The responding acronym:
Often a condition of escalating alphabeticals will be initiated or worsened by a third participant, who instead of addressing the original point raised, invokes a simplistic policy response. This can have the effect of sidetracking a discussion into policy interpretations rather than the original issue raised.
Another strategy often used in EA is to repeatedly use the entire alphabet, i.e. make an extremely lengthy post which discusses a wide variety of issues, some of them almost, or completely, unrelated.

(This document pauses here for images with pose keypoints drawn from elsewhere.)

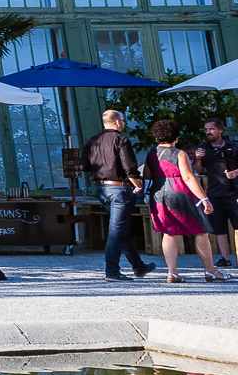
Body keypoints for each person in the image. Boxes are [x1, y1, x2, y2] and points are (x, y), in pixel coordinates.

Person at [146, 119, 230, 284]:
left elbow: (148, 176)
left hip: (159, 194)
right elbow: (188, 177)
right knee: (200, 230)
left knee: (169, 233)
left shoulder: (151, 153)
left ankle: (172, 273)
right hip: (179, 192)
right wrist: (204, 198)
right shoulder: (179, 153)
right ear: (176, 136)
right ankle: (210, 271)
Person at [83, 110, 155, 281]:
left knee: (121, 229)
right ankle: (112, 271)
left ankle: (138, 267)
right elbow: (130, 167)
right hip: (119, 189)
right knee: (116, 230)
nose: (124, 123)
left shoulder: (92, 140)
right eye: (123, 121)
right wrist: (138, 185)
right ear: (117, 122)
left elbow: (84, 166)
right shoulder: (121, 140)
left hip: (101, 188)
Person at [193, 119, 238, 268]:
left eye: (211, 129)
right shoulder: (203, 148)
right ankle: (225, 258)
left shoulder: (234, 146)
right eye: (206, 129)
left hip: (234, 191)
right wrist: (198, 158)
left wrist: (235, 173)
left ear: (221, 130)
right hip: (215, 192)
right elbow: (199, 171)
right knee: (219, 228)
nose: (208, 132)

Successful resolution requires unwinding all the forked arguments. An alternative is for an editor to declare a STACK_OVERFLOW in order to return to the original argument raised.
A typical EA sequence might look something like this:
(#1) Editor A: I don't understand why you have reverted my sourced edit to article Q?
(#2) Editor B: Because your edits violate NPOV and they are ridiculous.
(#3) Editor A: Your response violates CIV and it is ridiculous of you to suggest that.
(#4) Editor C: Editor A, you should AGF that Editor B is trying to resolve this.
(#6) Editor A: Editor C, why should I AGF when Editor B won't AAGF?
(#8) Editor C: Editor A, you should AHI.
(#9) Editor D: Editor C is a TROLL.
(#5) Editor B: Editor A, I didn't violate CIV, I called your 'edits' ridiculous, not you. You've violated NPA.by calling me ridculous.
(#7) Editor A: Editor B, you did so violate CIV, you say my edits using RS are ridiculous, that is a PA.
(#10) Editor C: You should use the talk page.
(#11) Editor A: We are on the talk page.
(#12) Editor D: If you have a dispute, file an RFC.